■ What you should do
I'd like the data below restated word for word, with the pictures left out.
++++ Task data ++++
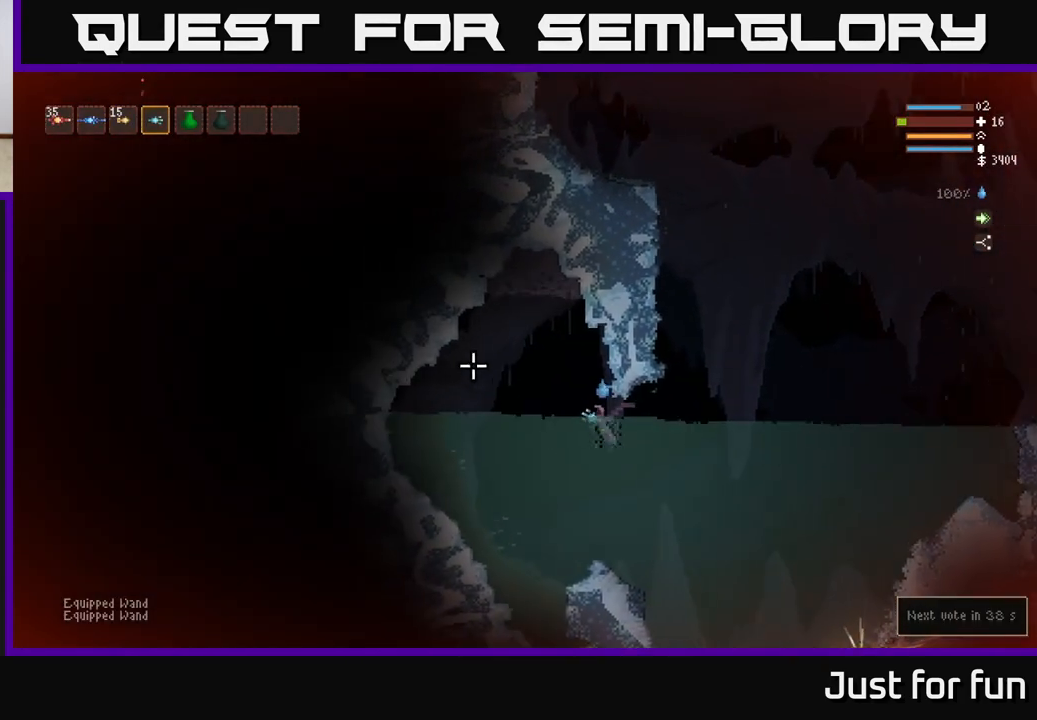
{"buttons": ["L2"], "left_stick": "left", "right_stick": "up-left", "events": [[150, "L2", "down"]]}
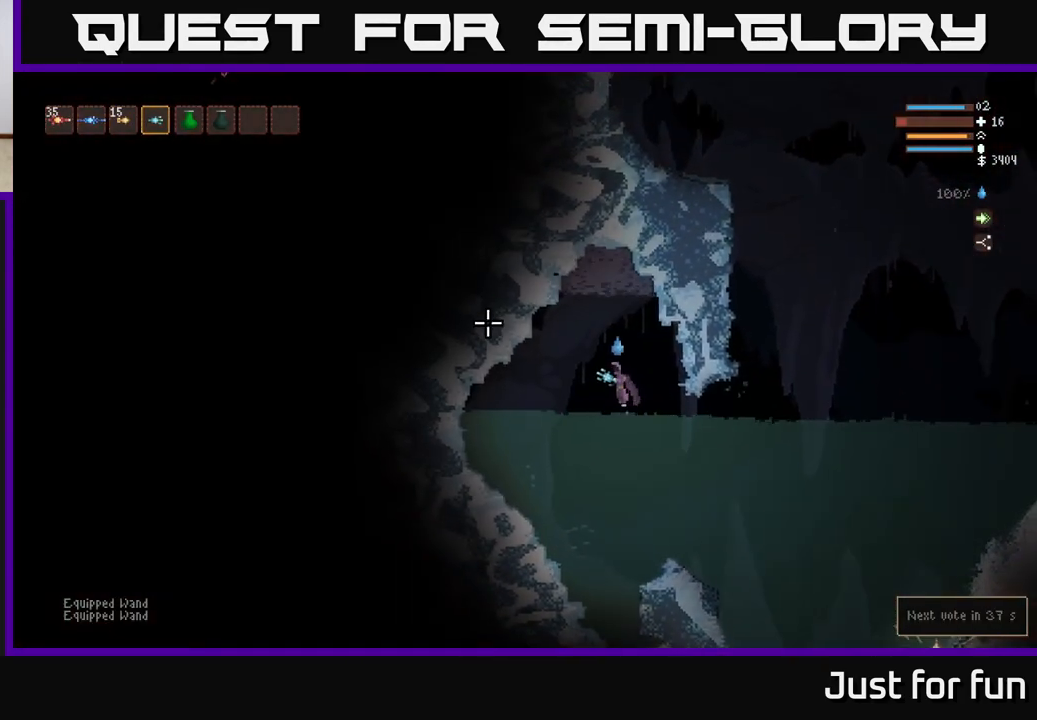
{"buttons": [], "left_stick": "center", "right_stick": "up-left", "events": [[383, "L2", "up"], [433, "left_stick", "center"]]}
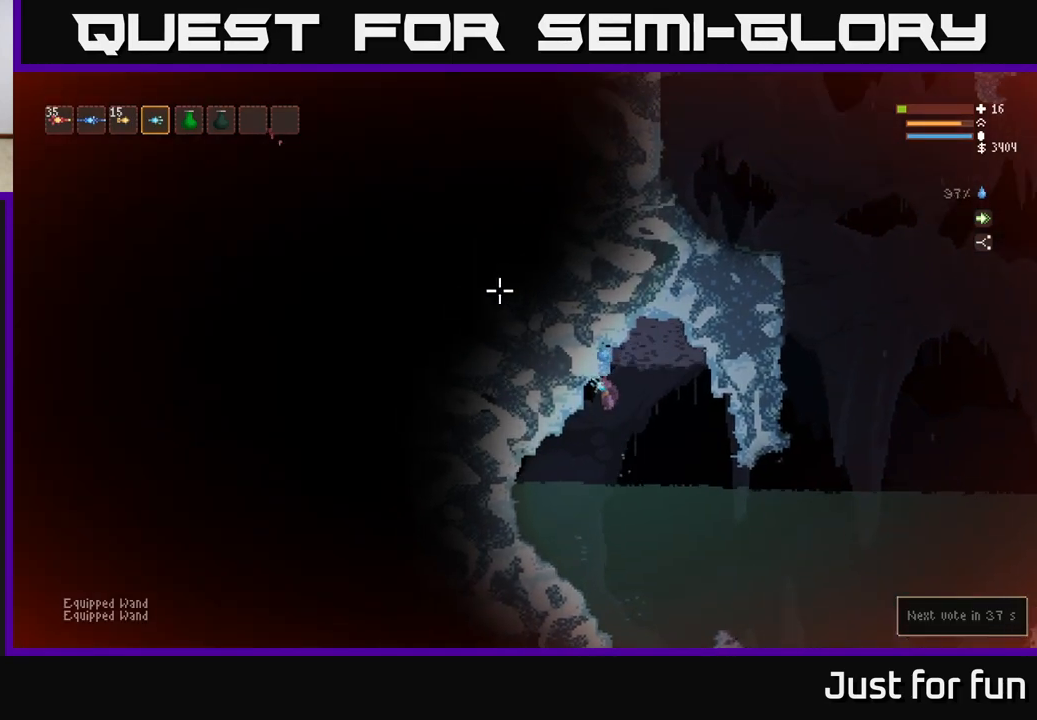
{"buttons": ["L2"], "left_stick": "right", "right_stick": "up-left", "events": [[167, "L2", "down"], [400, "left_stick", "right"], [417, "L2", "up"], [467, "L2", "down"]]}
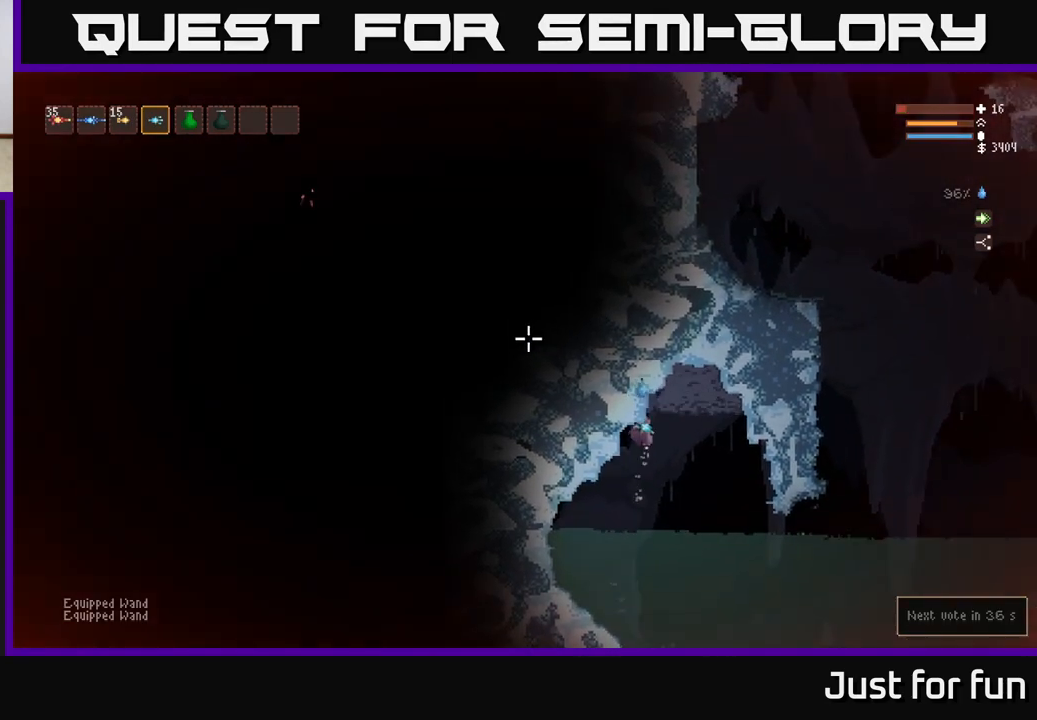
{"buttons": [], "left_stick": "center", "right_stick": "up-left", "events": [[467, "left_stick", "center"], [500, "L2", "up"]]}
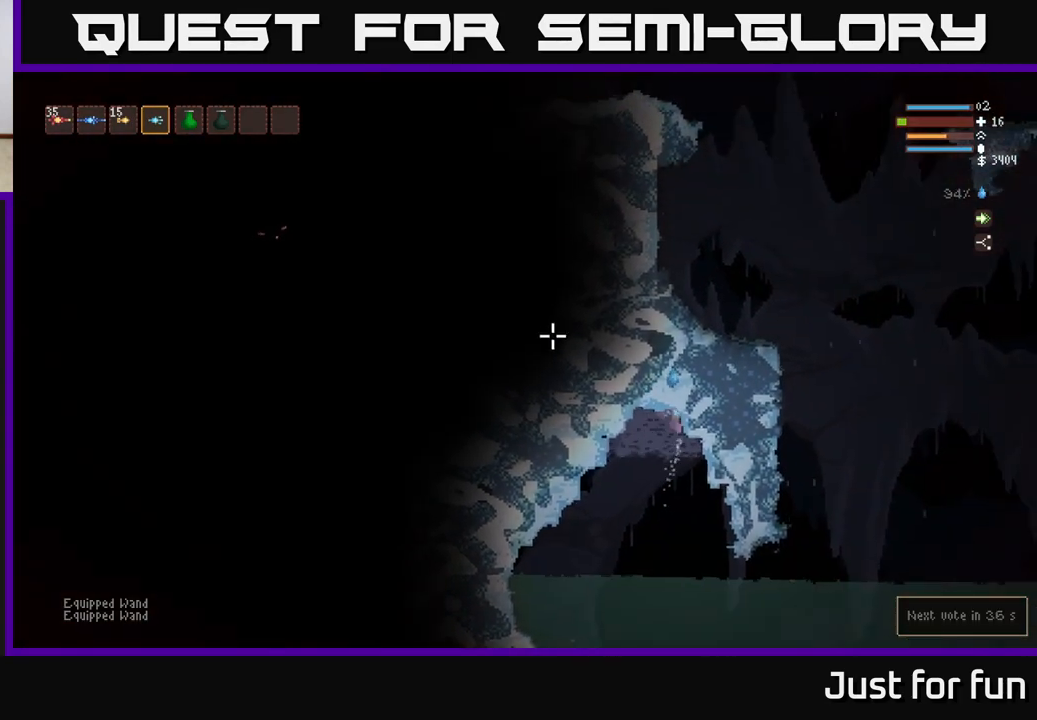
{"buttons": [], "left_stick": "left", "right_stick": "down-left", "events": [[50, "left_stick", "left"], [117, "right_stick", "left"], [417, "right_stick", "down-left"]]}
++++
■ Finished task
{"buttons": ["L2"], "left_stick": "left", "right_stick": "up-left", "events": [[150, "L2", "down"]]}
{"buttons": [], "left_stick": "center", "right_stick": "up-left", "events": [[383, "L2", "up"], [433, "left_stick", "center"]]}
{"buttons": ["L2"], "left_stick": "right", "right_stick": "up-left", "events": [[167, "L2", "down"], [400, "left_stick", "right"], [417, "L2", "up"], [467, "L2", "down"]]}
{"buttons": [], "left_stick": "center", "right_stick": "up-left", "events": [[467, "left_stick", "center"], [500, "L2", "up"]]}
{"buttons": [], "left_stick": "left", "right_stick": "down-left", "events": [[50, "left_stick", "left"], [117, "right_stick", "left"], [417, "right_stick", "down-left"]]}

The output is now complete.